## [Your objective]
Word for word, transcribe the data below.

++++

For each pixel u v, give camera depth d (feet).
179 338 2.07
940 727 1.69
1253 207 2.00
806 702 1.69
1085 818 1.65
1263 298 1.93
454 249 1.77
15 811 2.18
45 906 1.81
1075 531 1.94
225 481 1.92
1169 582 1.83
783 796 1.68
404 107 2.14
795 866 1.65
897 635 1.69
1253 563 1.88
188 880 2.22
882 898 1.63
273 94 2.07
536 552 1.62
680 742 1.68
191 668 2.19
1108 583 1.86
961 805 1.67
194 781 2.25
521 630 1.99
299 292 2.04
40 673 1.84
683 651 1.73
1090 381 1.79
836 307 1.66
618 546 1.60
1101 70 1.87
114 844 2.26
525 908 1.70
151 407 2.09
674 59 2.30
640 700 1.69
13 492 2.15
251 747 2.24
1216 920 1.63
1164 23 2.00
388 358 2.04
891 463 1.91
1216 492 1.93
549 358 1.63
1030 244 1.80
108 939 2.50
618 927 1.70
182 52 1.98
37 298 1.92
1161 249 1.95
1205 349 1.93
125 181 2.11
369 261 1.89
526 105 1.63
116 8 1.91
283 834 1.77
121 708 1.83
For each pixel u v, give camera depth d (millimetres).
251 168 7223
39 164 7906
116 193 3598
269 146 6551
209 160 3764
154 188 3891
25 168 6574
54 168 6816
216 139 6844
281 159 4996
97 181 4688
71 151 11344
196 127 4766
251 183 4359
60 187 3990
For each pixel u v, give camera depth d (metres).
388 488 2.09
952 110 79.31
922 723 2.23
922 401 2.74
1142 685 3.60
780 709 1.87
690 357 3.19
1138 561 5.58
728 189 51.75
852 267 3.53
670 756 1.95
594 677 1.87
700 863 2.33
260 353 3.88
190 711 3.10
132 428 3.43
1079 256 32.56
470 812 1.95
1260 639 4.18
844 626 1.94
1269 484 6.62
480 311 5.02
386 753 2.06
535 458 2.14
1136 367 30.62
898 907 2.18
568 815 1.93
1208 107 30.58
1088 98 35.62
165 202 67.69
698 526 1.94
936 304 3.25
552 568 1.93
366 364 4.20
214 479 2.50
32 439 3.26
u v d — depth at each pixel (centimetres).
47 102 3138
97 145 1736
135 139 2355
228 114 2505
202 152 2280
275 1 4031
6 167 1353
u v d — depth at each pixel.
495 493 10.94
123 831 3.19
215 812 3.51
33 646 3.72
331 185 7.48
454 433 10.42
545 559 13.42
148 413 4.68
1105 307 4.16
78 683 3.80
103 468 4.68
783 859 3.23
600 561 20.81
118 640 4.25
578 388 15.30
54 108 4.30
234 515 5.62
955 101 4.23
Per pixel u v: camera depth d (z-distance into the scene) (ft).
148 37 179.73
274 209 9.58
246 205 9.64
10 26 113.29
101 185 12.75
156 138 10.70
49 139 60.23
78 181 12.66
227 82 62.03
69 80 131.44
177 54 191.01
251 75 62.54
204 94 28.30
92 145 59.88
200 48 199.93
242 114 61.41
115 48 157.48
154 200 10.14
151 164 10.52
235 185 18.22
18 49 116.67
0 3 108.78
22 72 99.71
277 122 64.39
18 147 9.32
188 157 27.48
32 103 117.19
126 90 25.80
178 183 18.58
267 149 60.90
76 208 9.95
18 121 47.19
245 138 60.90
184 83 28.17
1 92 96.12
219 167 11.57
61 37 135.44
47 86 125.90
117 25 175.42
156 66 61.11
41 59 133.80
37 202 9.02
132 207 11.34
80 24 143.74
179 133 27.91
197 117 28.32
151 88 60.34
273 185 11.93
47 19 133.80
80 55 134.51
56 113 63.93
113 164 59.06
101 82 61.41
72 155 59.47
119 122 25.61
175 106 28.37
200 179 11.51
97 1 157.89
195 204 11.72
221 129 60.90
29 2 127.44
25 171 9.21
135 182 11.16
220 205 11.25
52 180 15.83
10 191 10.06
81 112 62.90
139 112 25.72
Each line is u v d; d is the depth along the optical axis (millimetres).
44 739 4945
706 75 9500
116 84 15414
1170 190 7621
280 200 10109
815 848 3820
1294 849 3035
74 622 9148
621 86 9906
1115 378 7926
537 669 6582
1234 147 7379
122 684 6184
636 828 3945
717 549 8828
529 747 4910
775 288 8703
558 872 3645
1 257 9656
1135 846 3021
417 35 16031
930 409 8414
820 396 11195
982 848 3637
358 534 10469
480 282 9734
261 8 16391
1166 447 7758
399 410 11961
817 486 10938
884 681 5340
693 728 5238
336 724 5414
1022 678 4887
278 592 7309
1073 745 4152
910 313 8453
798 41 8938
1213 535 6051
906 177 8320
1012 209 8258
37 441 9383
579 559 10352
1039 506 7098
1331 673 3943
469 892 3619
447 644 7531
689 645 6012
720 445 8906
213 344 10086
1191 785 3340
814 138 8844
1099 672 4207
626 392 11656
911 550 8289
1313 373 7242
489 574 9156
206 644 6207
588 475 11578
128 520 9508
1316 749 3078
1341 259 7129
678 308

++++

## [Result]
For each pixel u v, give camera depth d (feet).
179 338 2.07
940 727 1.69
1253 207 2.00
806 702 1.69
1085 818 1.65
1263 298 1.93
454 249 1.77
15 811 2.18
45 906 1.81
1075 531 1.94
225 481 1.92
1169 582 1.83
783 796 1.68
404 107 2.14
795 866 1.65
897 635 1.69
1253 563 1.88
188 880 2.22
882 898 1.63
273 94 2.07
536 552 1.62
680 742 1.68
191 668 2.19
1108 583 1.86
961 805 1.67
194 781 2.25
521 630 1.99
299 292 2.04
40 673 1.84
683 651 1.73
1090 381 1.79
836 307 1.66
618 546 1.60
1101 70 1.87
114 844 2.26
525 908 1.70
151 407 2.09
674 59 2.30
640 700 1.69
13 492 2.15
251 747 2.24
1216 920 1.63
1164 23 2.00
388 358 2.04
891 463 1.91
1216 492 1.93
549 358 1.63
1030 244 1.80
108 939 2.50
618 927 1.70
182 52 1.98
37 298 1.92
1161 249 1.95
1205 349 1.93
125 181 2.11
369 261 1.89
526 105 1.63
116 8 1.91
283 834 1.77
121 708 1.83
For each pixel u v, give camera depth d (millimetres).
251 168 7223
39 164 7906
116 193 3598
269 146 6551
209 160 3764
154 188 3891
25 168 6574
54 168 6816
216 139 6844
281 159 4996
97 181 4688
71 151 11344
196 127 4766
251 183 4359
60 187 3990
For each pixel u v, give camera depth d (metres).
388 488 2.09
952 110 79.31
922 723 2.23
922 401 2.74
1142 685 3.60
780 709 1.87
690 357 3.19
1138 561 5.58
728 189 51.75
852 267 3.53
670 756 1.95
594 677 1.87
700 863 2.33
260 353 3.88
190 711 3.10
132 428 3.43
1079 256 32.56
470 812 1.95
1260 639 4.18
844 626 1.94
1269 484 6.62
480 311 5.02
386 753 2.06
535 458 2.14
1136 367 30.62
898 907 2.18
568 815 1.93
1208 107 30.58
1088 98 35.62
165 202 67.69
698 526 1.94
936 304 3.25
552 568 1.93
366 364 4.20
214 479 2.50
32 439 3.26
u v d — depth at each pixel (centimetres).
47 102 3138
97 145 1736
135 139 2355
228 114 2505
202 152 2280
275 1 4031
6 167 1353
u v d — depth at each pixel.
495 493 10.94
123 831 3.19
215 812 3.51
33 646 3.72
331 185 7.48
454 433 10.42
545 559 13.42
148 413 4.68
1105 307 4.16
78 683 3.80
103 468 4.68
783 859 3.23
600 561 20.81
118 640 4.25
578 388 15.30
54 108 4.30
234 515 5.62
955 101 4.23
Per pixel u v: camera depth d (z-distance into the scene) (ft).
148 37 179.73
274 209 9.58
246 205 9.64
10 26 113.29
101 185 12.75
156 138 10.70
49 139 60.23
78 181 12.66
227 82 62.03
69 80 131.44
177 54 191.01
251 75 62.54
204 94 28.30
92 145 59.88
200 48 199.93
242 114 61.41
115 48 157.48
154 200 10.14
151 164 10.52
235 185 18.22
18 49 116.67
0 3 108.78
22 72 99.71
277 122 64.39
18 147 9.32
188 157 27.48
32 103 117.19
126 90 25.80
178 183 18.58
267 149 60.90
76 208 9.95
18 121 47.19
245 138 60.90
184 83 28.17
1 92 96.12
219 167 11.57
61 37 135.44
47 86 125.90
117 25 175.42
156 66 61.11
41 59 133.80
37 202 9.02
132 207 11.34
80 24 143.74
179 133 27.91
197 117 28.32
151 88 60.34
273 185 11.93
47 19 133.80
80 55 134.51
56 113 63.93
113 164 59.06
101 82 61.41
72 155 59.47
119 122 25.61
175 106 28.37
200 179 11.51
97 1 157.89
195 204 11.72
221 129 60.90
29 2 127.44
25 171 9.21
135 182 11.16
220 205 11.25
52 180 15.83
10 191 10.06
81 112 62.90
139 112 25.72
Each line is u v d; d is the depth along the optical axis (millimetres).
44 739 4945
706 75 9500
116 84 15414
1170 190 7621
280 200 10109
815 848 3820
1294 849 3035
74 622 9148
621 86 9906
1115 378 7926
537 669 6582
1234 147 7379
122 684 6184
636 828 3945
717 549 8828
529 747 4910
775 288 8703
558 872 3645
1 257 9656
1135 846 3021
417 35 16031
930 409 8414
820 396 11195
982 848 3637
358 534 10469
480 282 9734
261 8 16391
1166 447 7758
399 410 11961
817 486 10938
884 681 5340
693 728 5238
336 724 5414
1022 678 4887
278 592 7309
1073 745 4152
910 313 8453
798 41 8938
1213 535 6051
906 177 8320
1012 209 8258
37 441 9383
579 559 10352
1039 506 7098
1331 673 3943
469 892 3619
447 644 7531
689 645 6012
720 445 8906
213 344 10086
1191 785 3340
814 138 8844
1099 672 4207
626 392 11656
911 550 8289
1313 373 7242
489 574 9156
206 644 6207
588 475 11578
128 520 9508
1316 749 3078
1341 259 7129
678 308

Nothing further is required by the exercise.